Credit of inputs, input services and capital goods / Cenvat scheme allows credit of excise duty paid on inputs goods, capital goods and service tax paid on input services [Rule 3(1) of Cenvat Credit Rules]
Utilisation of Cenvat Credit / This credit can be utilised for payment of excise duty on dutiable final products and service tax on taxable output services [Rule 3(4) of Cenvat Credit Rules]
Credit only if manufacture or provision of service / Cenvat credit is available only if there is ‘manufacture’ or ‘provision of taxable output service’.
One to one relation not required / Cenvat Credit Rules do not require one to one relationship [Rule 3(1) read with 3(4) of Cenvat Credit Rules] Entire Cenvat credit is common pool which can be utilised for payment of any eligible duty, service tax or amount.
INPUT (GOODS) ELIGIBLE FOR CENVAT CREDIT
Inputs used in or in relation to manufacture / Inputs which are used in or in relation to manufacture of taxable final product and inputs directly used for provision of taxable output service are eligible for Cenvat credit [Rule 2(k) of Cenvat Credit Rules]
Input may be used directly or indirectly in manufacture. Any input integrally connected with manufacturing process is eligible. Process loss is eligible.
Consumables eligible / Consumables are eligible for Cenvat credit.

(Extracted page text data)
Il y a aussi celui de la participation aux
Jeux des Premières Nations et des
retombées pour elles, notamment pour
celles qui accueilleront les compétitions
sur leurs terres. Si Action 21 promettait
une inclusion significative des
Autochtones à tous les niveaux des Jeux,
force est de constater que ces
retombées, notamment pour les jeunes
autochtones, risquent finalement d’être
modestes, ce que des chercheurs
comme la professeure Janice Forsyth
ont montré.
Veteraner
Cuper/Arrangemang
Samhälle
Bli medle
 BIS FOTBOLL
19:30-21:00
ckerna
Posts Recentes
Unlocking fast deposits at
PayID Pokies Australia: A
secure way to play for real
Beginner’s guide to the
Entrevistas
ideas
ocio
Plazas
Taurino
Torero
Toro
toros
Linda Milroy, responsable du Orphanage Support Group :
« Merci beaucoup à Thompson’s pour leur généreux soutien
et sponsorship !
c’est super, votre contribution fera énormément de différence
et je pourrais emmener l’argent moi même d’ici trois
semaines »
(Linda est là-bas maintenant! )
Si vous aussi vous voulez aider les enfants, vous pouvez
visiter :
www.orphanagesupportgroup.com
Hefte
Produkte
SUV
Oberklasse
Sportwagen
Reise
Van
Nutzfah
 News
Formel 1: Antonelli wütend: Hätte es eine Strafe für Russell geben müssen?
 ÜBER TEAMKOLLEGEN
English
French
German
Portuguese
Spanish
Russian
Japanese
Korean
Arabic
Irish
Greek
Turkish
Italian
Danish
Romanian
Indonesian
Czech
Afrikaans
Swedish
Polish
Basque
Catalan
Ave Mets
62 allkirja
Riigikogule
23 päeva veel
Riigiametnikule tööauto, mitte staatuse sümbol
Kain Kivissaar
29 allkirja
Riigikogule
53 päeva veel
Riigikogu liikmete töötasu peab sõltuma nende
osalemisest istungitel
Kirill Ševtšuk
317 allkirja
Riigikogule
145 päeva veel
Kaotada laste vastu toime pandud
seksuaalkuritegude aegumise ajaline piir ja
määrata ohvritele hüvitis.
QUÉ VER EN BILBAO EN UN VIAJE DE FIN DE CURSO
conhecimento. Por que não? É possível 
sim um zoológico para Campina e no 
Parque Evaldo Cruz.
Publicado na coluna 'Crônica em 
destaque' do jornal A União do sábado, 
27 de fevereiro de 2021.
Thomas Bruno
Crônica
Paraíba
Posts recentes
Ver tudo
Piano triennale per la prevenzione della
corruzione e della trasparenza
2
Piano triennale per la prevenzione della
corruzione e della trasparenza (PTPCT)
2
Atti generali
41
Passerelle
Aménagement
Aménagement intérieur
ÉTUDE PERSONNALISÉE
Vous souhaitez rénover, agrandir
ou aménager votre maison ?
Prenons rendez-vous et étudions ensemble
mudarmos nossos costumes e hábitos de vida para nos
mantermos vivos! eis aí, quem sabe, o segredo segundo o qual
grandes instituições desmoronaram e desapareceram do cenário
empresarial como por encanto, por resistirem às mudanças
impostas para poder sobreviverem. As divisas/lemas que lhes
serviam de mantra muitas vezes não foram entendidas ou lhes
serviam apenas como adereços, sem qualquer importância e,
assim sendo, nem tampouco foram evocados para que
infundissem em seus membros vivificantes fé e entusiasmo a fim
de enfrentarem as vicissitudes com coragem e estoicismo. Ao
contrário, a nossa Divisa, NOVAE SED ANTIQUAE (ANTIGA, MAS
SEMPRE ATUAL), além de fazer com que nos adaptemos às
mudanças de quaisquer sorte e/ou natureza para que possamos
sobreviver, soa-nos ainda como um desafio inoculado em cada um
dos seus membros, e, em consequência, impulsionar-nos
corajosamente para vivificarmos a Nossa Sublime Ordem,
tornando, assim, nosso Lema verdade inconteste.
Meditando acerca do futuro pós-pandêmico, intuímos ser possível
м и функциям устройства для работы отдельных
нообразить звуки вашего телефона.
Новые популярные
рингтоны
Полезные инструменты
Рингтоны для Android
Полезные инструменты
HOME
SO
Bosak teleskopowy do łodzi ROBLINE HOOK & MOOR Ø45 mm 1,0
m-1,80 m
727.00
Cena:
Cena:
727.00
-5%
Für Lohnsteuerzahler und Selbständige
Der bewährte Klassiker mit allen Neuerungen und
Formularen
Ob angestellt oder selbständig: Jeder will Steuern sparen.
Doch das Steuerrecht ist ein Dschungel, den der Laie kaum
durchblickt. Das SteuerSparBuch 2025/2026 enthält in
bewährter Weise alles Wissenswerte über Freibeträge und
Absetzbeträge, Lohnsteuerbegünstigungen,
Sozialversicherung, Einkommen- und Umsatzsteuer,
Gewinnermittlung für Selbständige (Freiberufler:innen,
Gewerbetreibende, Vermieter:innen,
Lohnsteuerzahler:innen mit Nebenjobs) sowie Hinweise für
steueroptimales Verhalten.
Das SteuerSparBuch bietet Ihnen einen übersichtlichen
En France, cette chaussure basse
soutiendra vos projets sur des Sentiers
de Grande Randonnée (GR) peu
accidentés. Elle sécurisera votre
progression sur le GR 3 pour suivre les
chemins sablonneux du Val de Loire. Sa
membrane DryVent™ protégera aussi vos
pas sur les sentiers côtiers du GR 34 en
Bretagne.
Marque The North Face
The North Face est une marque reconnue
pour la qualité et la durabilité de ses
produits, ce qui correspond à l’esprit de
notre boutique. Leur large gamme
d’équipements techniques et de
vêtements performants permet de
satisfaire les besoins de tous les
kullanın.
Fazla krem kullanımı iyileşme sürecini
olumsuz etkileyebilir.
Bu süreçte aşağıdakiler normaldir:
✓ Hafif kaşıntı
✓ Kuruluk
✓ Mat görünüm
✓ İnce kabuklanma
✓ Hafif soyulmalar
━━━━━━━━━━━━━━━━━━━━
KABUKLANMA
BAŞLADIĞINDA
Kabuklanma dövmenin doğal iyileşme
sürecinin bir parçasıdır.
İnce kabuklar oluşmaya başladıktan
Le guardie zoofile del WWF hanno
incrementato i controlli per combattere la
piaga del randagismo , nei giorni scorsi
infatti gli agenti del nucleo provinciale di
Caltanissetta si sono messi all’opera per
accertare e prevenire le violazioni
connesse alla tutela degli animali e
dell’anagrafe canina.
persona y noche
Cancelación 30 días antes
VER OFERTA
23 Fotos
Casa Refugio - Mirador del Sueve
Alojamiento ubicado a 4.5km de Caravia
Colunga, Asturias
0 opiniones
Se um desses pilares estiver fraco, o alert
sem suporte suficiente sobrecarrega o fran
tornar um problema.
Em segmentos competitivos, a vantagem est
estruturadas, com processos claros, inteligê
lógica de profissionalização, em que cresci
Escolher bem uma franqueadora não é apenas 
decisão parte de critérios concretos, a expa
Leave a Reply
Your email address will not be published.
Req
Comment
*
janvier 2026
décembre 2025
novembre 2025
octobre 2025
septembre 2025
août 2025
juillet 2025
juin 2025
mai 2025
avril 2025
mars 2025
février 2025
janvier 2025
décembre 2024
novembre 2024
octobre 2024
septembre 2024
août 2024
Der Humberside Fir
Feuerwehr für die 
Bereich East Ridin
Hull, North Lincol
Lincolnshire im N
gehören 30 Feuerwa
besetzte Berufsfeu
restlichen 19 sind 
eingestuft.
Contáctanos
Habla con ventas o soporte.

(EXERCISE TASKS)
A. Rewrite the paragraph of the Cenvat credit excerpt that begins "One to one relation not required" as a short list that keeps its main facts.
B. Pick up the Cenvat credit excerpt after its last sentence and continue it.
The records have no connection to the Cenvat credit excerpt.

(EXERCISE RESPONSES)
A.
- The Cenvat Credit Rules do not require a one-to-one relationship [Rule 3(1) read with 3(4)].
- All Cenvat credit forms a common pool.
- This pool can be used to pay any eligible duty, service tax or amount.

B.
Accessories, packing material, paint / Accessories, packing material and paints are eligible as inputs.
LDO, HSD and petrol not eligible / LDO, HSD and petrol are not eligible for Cenvat credit [Explanation 1 to Rule 2(k) of Cenvat Credit Rules]
Cement, angles, channels etc. not eligible / Input does not include cement, angles, channels, CTD or TMT used for construction of factory shed, building or foundation or structures to support capital goods [Explanation2 to Rule 2(k) of Cenvat Credit Rules]
Instant credit / Cenvat credit on input (goods) is instant, i.e. as soon as inputs are received in the factory.
CAPITAL GOODS ELIGIBLE FOR CENVAT CREDIT
Capital goods eligible for Cenvat credit / Only capital goods as defined in Rule 2(a) of Cenvat Credit Rules are eligible for Cenvat Credit.
Capital goods to be used in factory / Capital goods should be used in the factory of manufacturer.
Equipment or appliances used in office not eligible to manufacturer / Capital goods does not include equipment or appliance used in an office of manufacturer (this restriction does not apply to service provider)
Eligibility of Motor vehicles / Motor Vehicles except certain specified vehicles have been included in the definition of Capital Good used in the factory of the manufacturer of final products -Notification no. 18/2012 C.E. (N.T.)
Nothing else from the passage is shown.